• **Parts of the exercise**
1. In the text on the 6th Crunchyroll Anime Awards, rewrite the passage starting at "The 6th Crunchyroll" and ending at "on February 9.", substituting "jurors" for "judges".
2. According to the text on the 6th Crunchyroll Anime Awards, on what date did Crunchyroll reveal the list of judges?

• **Document text**
================================

- Awarded for: Excellence in anime
- Date: February 9, 2022
- Country: United States
- Presented by: Crunchyroll

Highlights
- Most wins: Jujutsu Kaisen (6)
- Most nominations: Jujutsu Kaisen (16)
- Anime of the Year: Attack on Titan: The Final Season Part 1
- Best Film: Demon Slayer: Kimetsu no Yaiba – The Movie: Mugen Train

= 6th Crunchyroll Anime Awards =

2022 award ceremony

The 6th Crunchyroll Anime Awards was held on February 9, 2022, honoring excellence in anime from 2021. Crunchyroll opened the public nominations for judges on October 14, 2021, running until October 20. On December 16, Crunchyroll revealed the list of judges. Nominees was announced on January 18. Voting ended on January 25. Winners were announced on February 9.

This edition featured 26 categories, including new voice acting categories for German, French, Spanish (Latin America), Spanish (Spain), Portuguese, and Russian. Best Romance was also added for the first time. Best Action and Best Film were reinstated. However, Best Couple was dropped.

================================

• **Record excerpts**
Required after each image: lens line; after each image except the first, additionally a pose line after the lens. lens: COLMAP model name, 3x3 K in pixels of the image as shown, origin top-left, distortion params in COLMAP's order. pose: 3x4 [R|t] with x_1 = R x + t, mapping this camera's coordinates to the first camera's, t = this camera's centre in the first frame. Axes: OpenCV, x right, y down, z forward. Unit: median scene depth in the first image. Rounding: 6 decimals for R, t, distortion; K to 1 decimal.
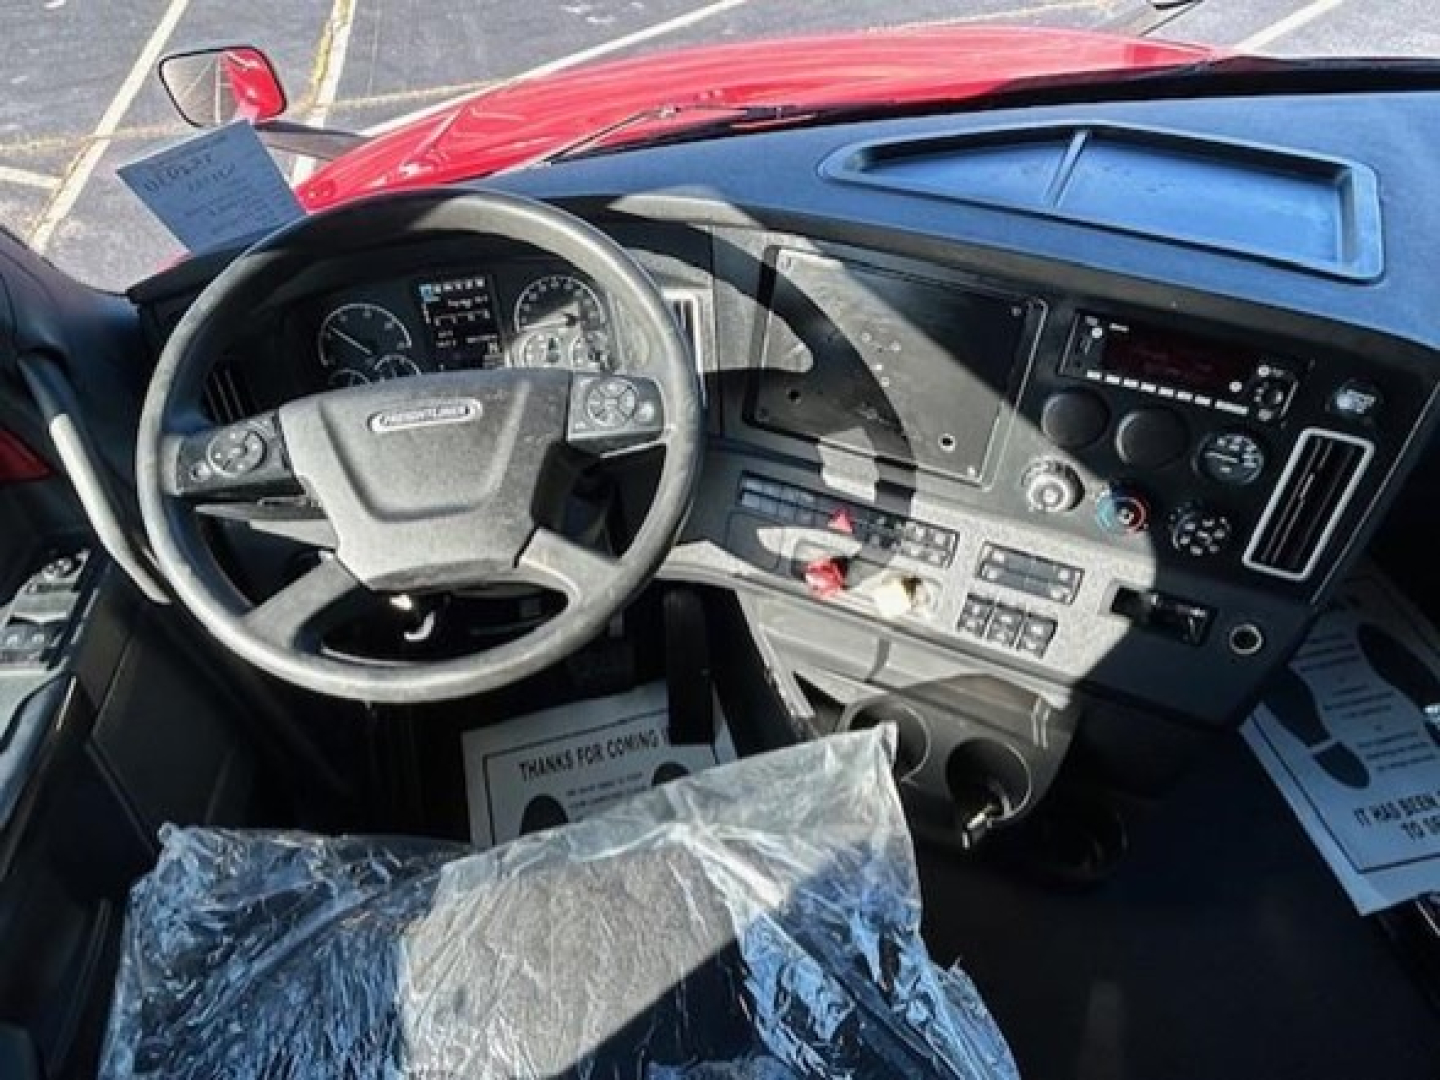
lens RADIAL K [[904.9, 0, 720.0], [0, 904.9, 540.0], [0, 0, 1]] dist [0.001408, -0.002014]
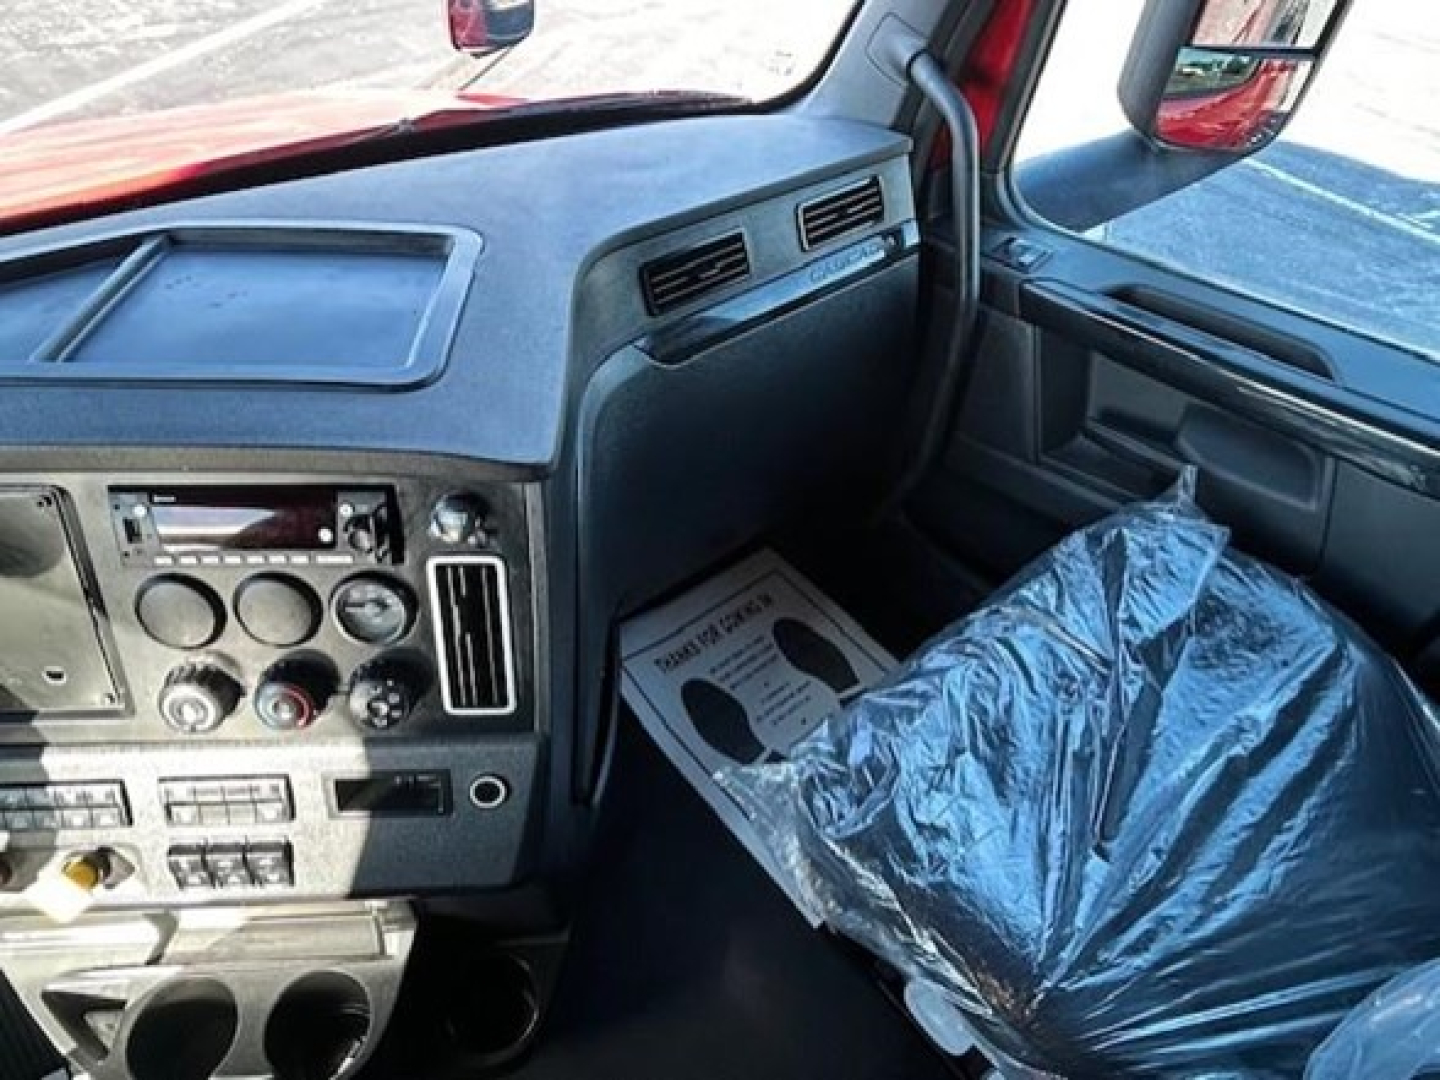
lens RADIAL K [[904.9, 0, 720.0], [0, 904.9, 540.0], [0, 0, 1]] dist [0.001408, -0.002014]
pose [[0.876668, -0.290945, 0.383150, 0.497331], [0.305968, 0.951772, 0.022657, -0.066080], [-0.371263, 0.097369, 0.923408, 0.105639]]
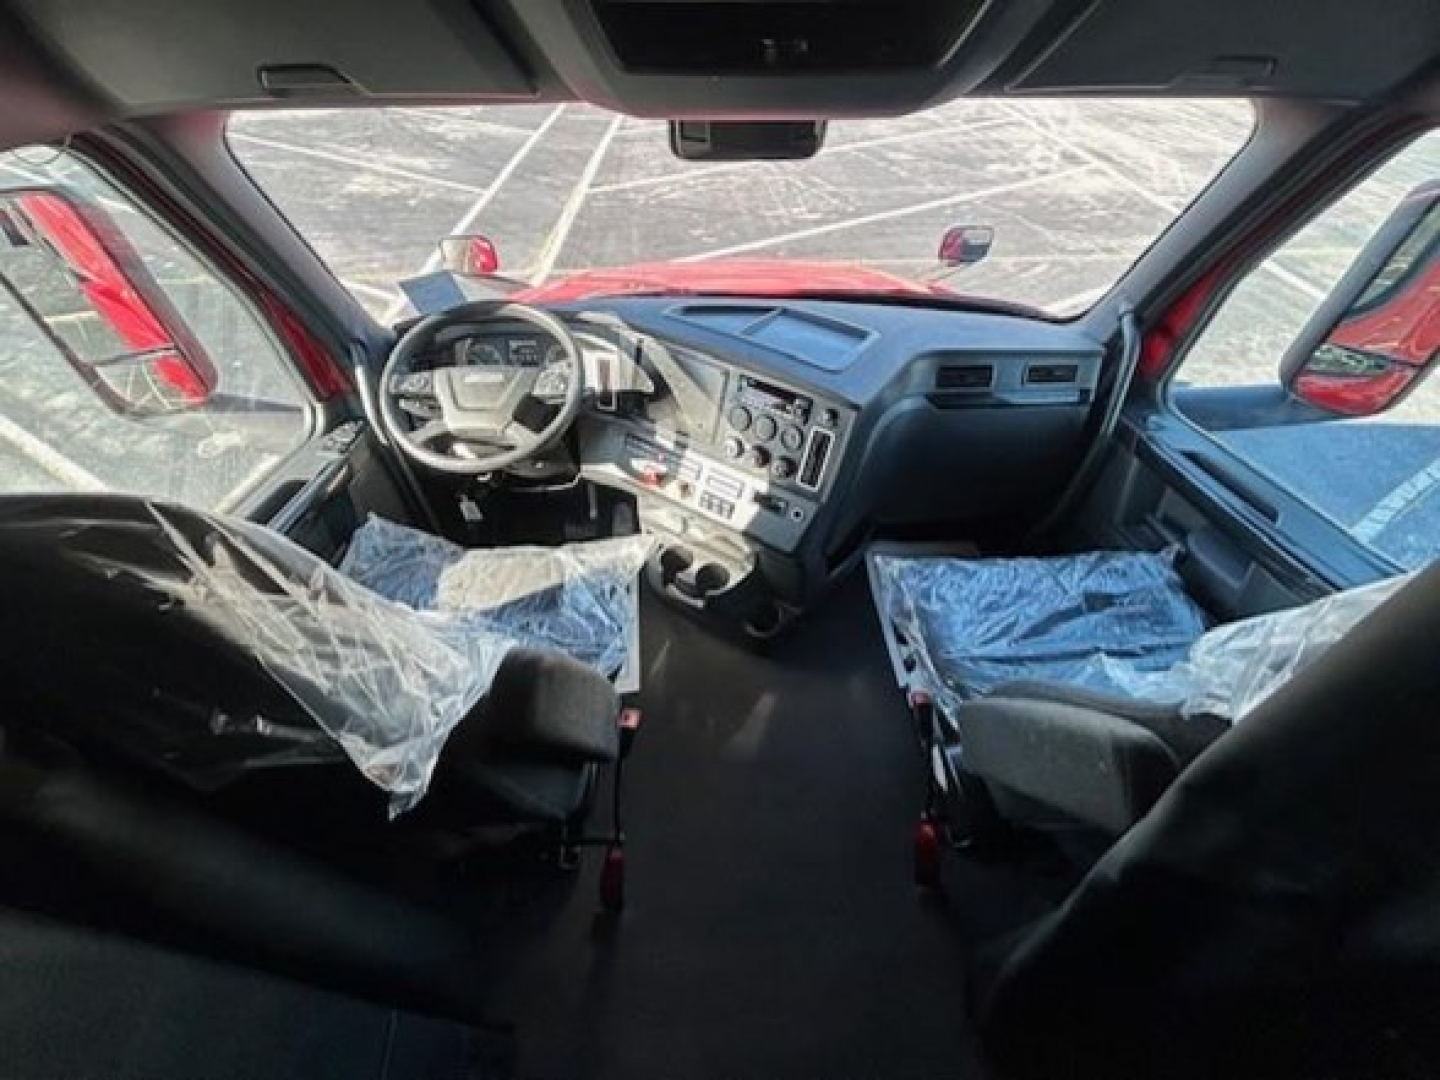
lens RADIAL K [[577.6, 0, 720.0], [0, 577.6, 540.0], [0, 0, 1]] dist [0.001021, 0.000037]
pose [[0.987482, 0.137723, -0.076894, 0.486815], [-0.140978, 0.989259, -0.038629, 0.260591], [0.070748, 0.048986, 0.996291, -0.562065]]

================================

• **Results in order**
1.
The 6th Crunchyroll Anime Awards was held on February 9, 2022, honoring excellence in anime from 2021. Crunchyroll opened the public nominations for jurors on October 14, 2021, running until October 20. On December 16, Crunchyroll revealed the list of jurors. Nominees was announced on January 18. Voting ended on January 25. Winners were announced on February 9.

2. December 16